Это молчание было красноречивее любых слов. Алекс насчитал четыре удара сердца — своих, медленных, тяжёлых, как будто они уже знали, что качать кровь осталось недолго, и экономили силы.
— Три месяца. Может быть четыре при агрессивной химиотерапии. Но я должен предупредить — качество жизни при этом...
— Понял.
Алекс встал.
И чуть не упал.
Ноги на секунду перестали слушаться — будто онемение из пальцев рук перетекло куда-то глубже, в кости, в суставы, в самую основу. Он успел схватиться за спинку стула. Назаров, кажется, что-то спросил — или не спросил, Алекс уже не слышал.
Выровнялся.
Вдохнул.
Выдохнул.
Куртка висела на спинке стула. Он надел её медленно, чувствуя, как Назаров следит за каждым движением. Врач ждал какой-то реакции. Слёз. Истерики. Вопросов. Торга. Хотя бы «доктор, может, есть другой вариант», «доктор, я буду бороться», «доктор, это ошибка».
Алекс застегнул молнию. Поднял воротник. Взял папку с результатами — машинально, просто чтобы занять руки, чтобы было что сжимать, чтобы пальцы снова стали чувствовать хоть что-то.

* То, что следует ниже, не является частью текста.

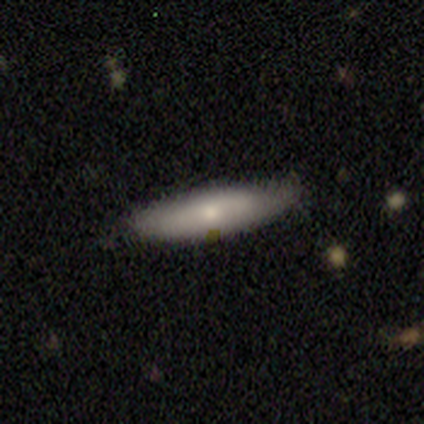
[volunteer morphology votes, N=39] smooth 77%, featured or disk 15%, star or artifact 8%. Down the decision tree: how rounded — cigar-shaped (70%); merging — none (83%).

— Спасибо, — сказал он и вышел.
В коридоре было светло. Лампы дневного света гудели ровно, монотонно, как будто подтверждая: жизнь продолжается, даже если для кого-то она закончилась. Гул был везде — в стенах, в полу, в голове. Алекс шёл и считал шаги.
Один.
Два.
Три.
Четыре.
Если считать шаги, можно не думать. Если считать шаги, мозг занят простой арифметикой и не лезет в те места, куда лучше не лезть. Алекс знал этот трюк с детства. В детдоме он считал шаги от спальни до столовой. Тридцать семь. Потом от столовой до игровой. Двадцать три. Потом от игровой до кабинета директора, куда вызывали, когда кто-то из старших опять решал напомнить, что ты никто.
Пятьдесят два.
Сейчас коридор был короче. Двадцать шагов до выхода. Девятнадцать. Восемнадцать.
У окна стояла бабушка с каким-то свёртком — наверное, домашние пирожки или чистое бельё, или та самая надежда, которую здесь продают на вес. Она обернулась на звук шагов. Посмотрела на него.

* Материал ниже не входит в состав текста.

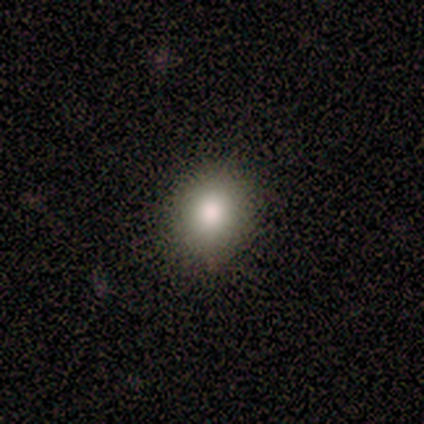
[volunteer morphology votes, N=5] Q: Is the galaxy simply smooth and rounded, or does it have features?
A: smooth — 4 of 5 (80%).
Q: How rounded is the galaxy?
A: in between — 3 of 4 (75%).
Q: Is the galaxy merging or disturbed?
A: none — 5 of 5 (100%).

Что-то в его лице заставило её отвести глаза первой.
Бабушка, которая видела смерть десятки раз — в палатах, в коридорах, в глазах других бабушек с такими же свёртками, — вдруг поняла, что сейчас смотрит на человека, который уже не принадлежит этому миру. Не потому что он болен. Потому что он принял.
Алекс прошёл мимо. Краем глаза заметил, как она перекрестила ему спину — мелко, быстро, чтобы он не заметил, чтобы не сглазить, чтобы бог, если он есть, хоть что-то сделал.
Он заметил.
Боги не делают ничего. Это он знал лучше, чем расписание шагов.
Он вышел на крыльцо. Холодный воздух ударил в лицо, и только тогда Алекс понял, что всё это время не дышал по-настоящему.
Часть 2: Крыша
На крыльце больницы было холодно.
Питер в ноябре — это отдельный вид искусства. Не снег, не дождь, не ветер, а всё сразу, перемешанное в такой пропорции, чтобы пробирало до костей максимально эффективно. Сырость висела в воздухе плотной завесой, оседала на лице, на руках, на куртке, которая давно перестала быть непромокаемой, если вообще когда-то была.
Алекс постоял на ступеньках, глядя на серое небо. Там, за тучами, угадывалось что-то — может, солнце, может, просто более светлая муть. Он сунул руку в карман и нащупал мятую пачку сигарет.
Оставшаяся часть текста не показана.